Despite its scope, nuPlan’s original scenario set is biased toward “basic” lane-following and progress tasks, with limited coverage of rare or adversarial events (emergent obstacles, high-frequency merging, pedestrian deviation) (Hallgarten et al., 11 Apr 2024). Even the Test14-Hard split, while more challenging, captures only a small slice of the real-world long-tailed distribution. As such, planners scoring near-perfectly on Val14 or closed-loop CLS may still fail under rare conditions or when evaluated via “interPlan” (purpose-built edge-case) splits, where all methods see substantial drops (e.g., PDM-Closed: 92 → 42) (Hallgarten et al., 11 Apr 2024, Sun et al., 21 Oct 2024).

Recent work addresses these deficiencies via:

Cross-Scenario Adaptive modules (CAFE-AD) that prune or interpolate features to avoid overfitting dominant scenarios and explicitly improve robustness on “Test14-Hard” (Zhang et al., 9 Apr 2025).
Large-scale scaling of model/data (“STR2”; testing on 1B+ scenes) to demonstrate that performance continues to improve given broader data and larger capacity, though high-fidelity simulation and annotation remain rate-limiting (Sun et al., 21 Oct 2024).
Occupancy-centric extensions (Nuplan-Occ) to enable 4D generative modeling of scene semantics, supporting downstream perception and planning in multi-modal domains (Li et al., 27 Oct 2025).

A plausible implication is that future iterations, and external benchmarks such as interPlan, are required to further stress generalization, rare event response, and dynamic agent diversity.

7. Software Ecosystem, Extensibility, and Downstream Applications

The nuPlan-devkit provides Python APIs for scenario loading, sensor data access, simulation, and metrics computation, supporting both offline planning research and closed-loop, batch-evaluated benchmarks (Karnchanachari et al., 7 Mar 2024).
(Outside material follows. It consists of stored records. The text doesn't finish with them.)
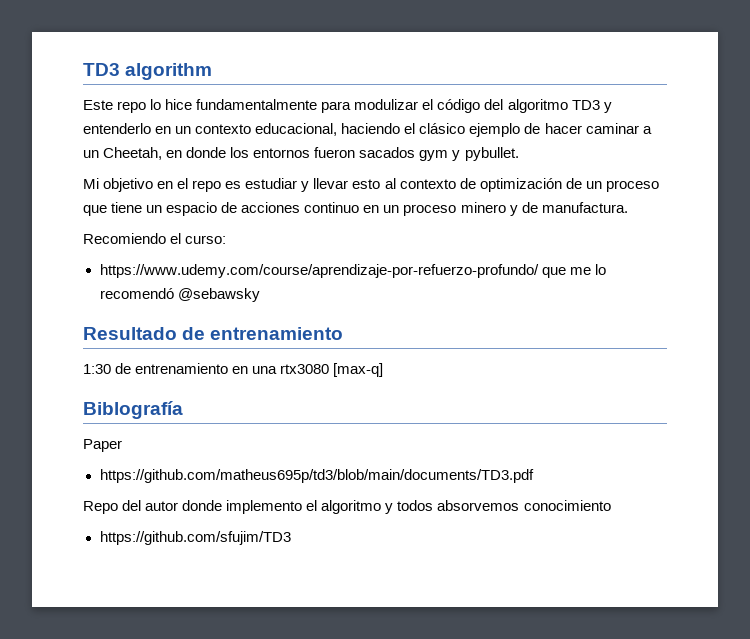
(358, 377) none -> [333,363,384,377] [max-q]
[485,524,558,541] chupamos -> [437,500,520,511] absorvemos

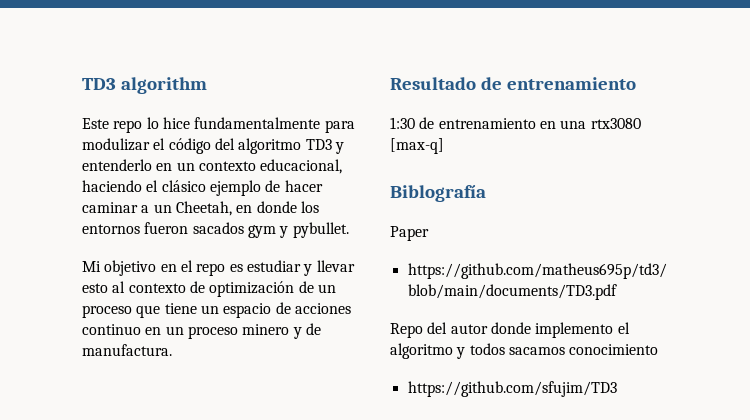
[83,233,227,244] [99,264,606,278] [99,288,260,302] // Recomiendo el curso: // https://www.udemy.com/course/aprendizaje-por-refuerzo-profundo/ que me lo recomendó @sebawsky -> (172, 350) none
[437,500,520,511] absorvemos -> [508,347,565,355] sacamos

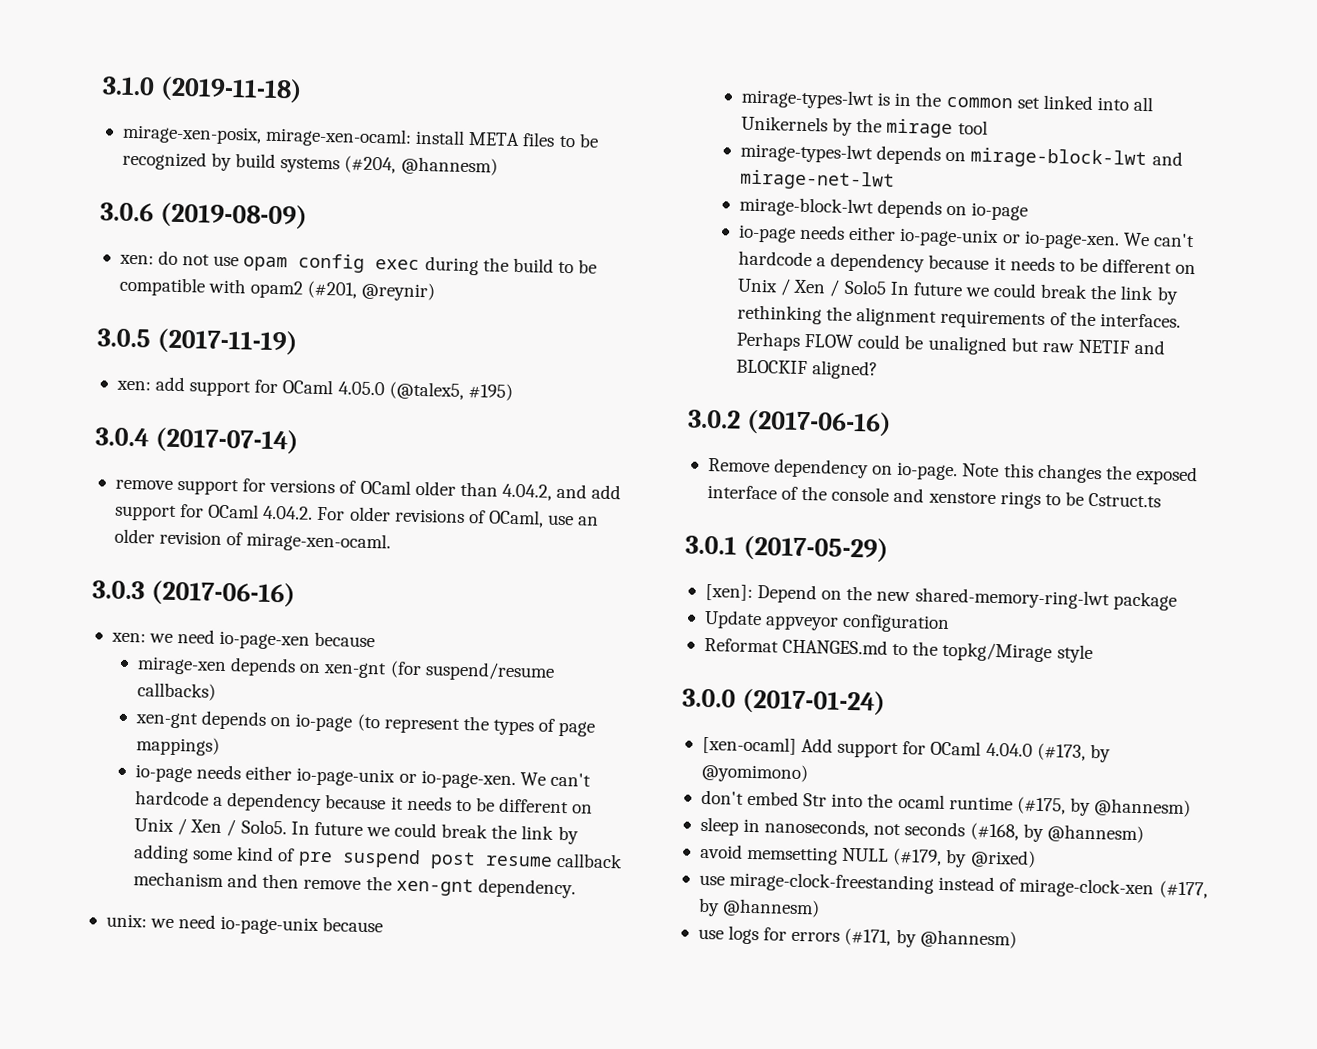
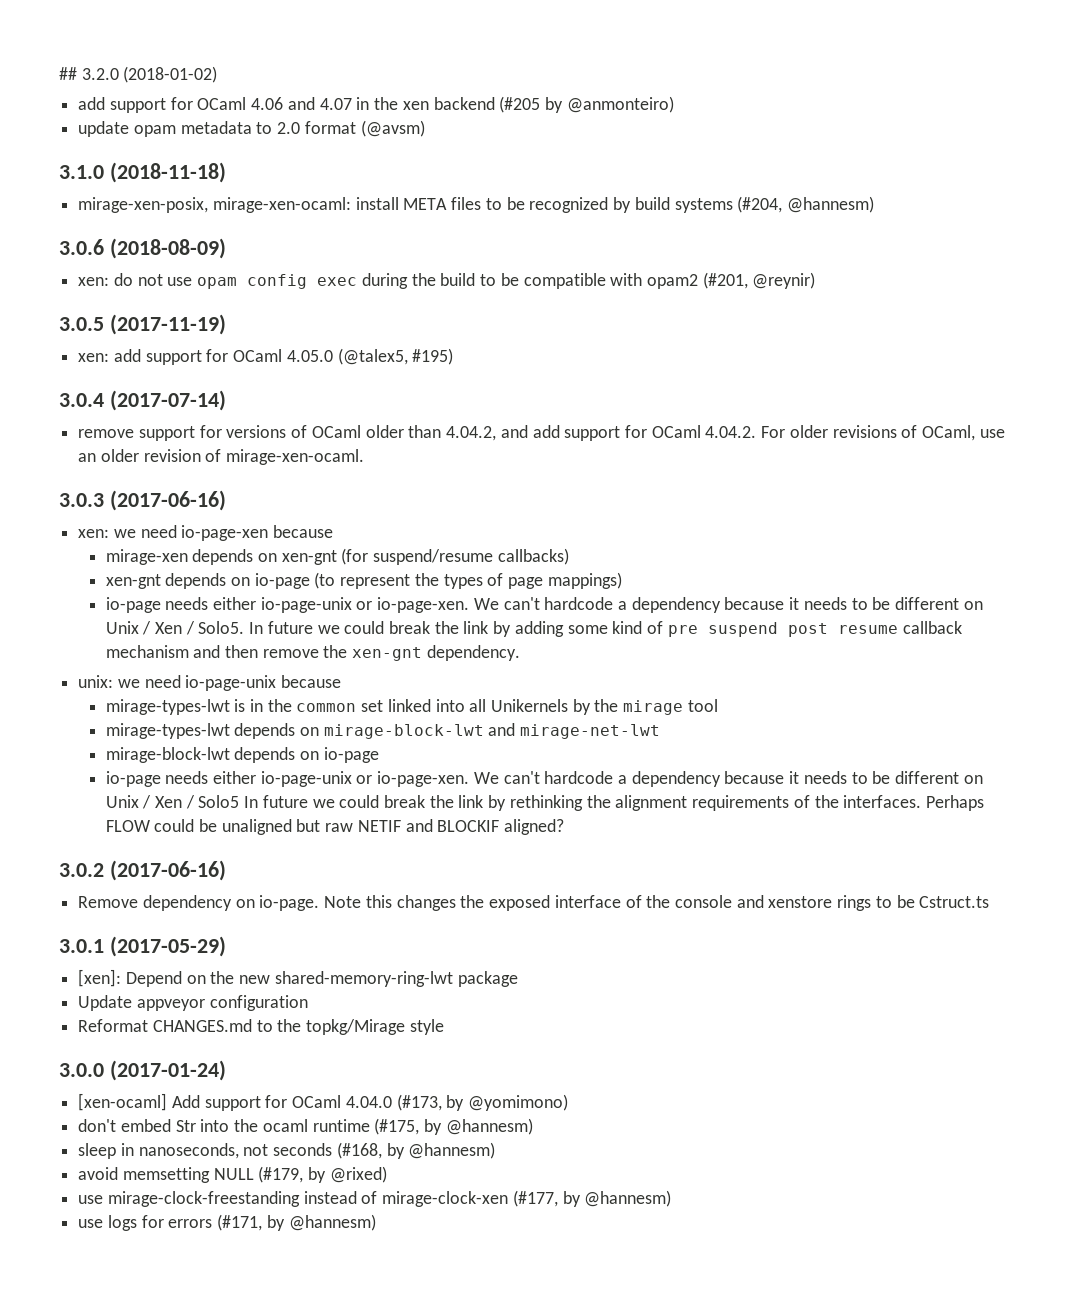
[102,76,303,104] 3.1.0 (2019-11-18) -> [59,66,218,83] [78,96,674,113] [78,120,425,137] [59,162,226,183] ## 3.2.0 (2018-01-02) // add support for OCaml 4.06 and 4.07 in the xen backend (#205 by @anmonteiro) // update opam metadata to 2.0 format (@avsm) // 3.1.0 (2018-11-18)
[159,202,308,230] (2019-08-09) -> [109,238,226,259] (2018-08-09)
All major innovation directions—reactive agent upgrades, scenario tagging, metric expansion, scene-generation pipelines (UniScenev2), and training support—are maintained as extensible submodules.

Downstream, nuPlan and its extensions have catalyzed:

End-to-end driving stack prototyping (sampling-based, imitation, generative, or RL training pipelines).
Perception, occupancy, and video generation tasks (via Nuplan-Occ, UniScenev2), providing synthetic data for benchmarking and algorithmic development (Li et al., 27 Oct 2025).
Continual open-source development and community challenges (e.g., annual NuPlan Challenge benchmark, released SMART and nuPlan-R agents).

The consensus is that nuPlan serves as the de facto reference for real-world, closed-loop motion planning evaluation, setting the baseline for both algorithmic innovation and cross-dataset/system generalization studies (Karnchanachari et al., 7 Mar 2024, Dauner et al., 2023, Sun et al., 21 Oct 2024, Peng et al., 13 Nov 2025, Zhang et al., 9 Apr 2025, Hagedorn et al., 16 Oct 2025).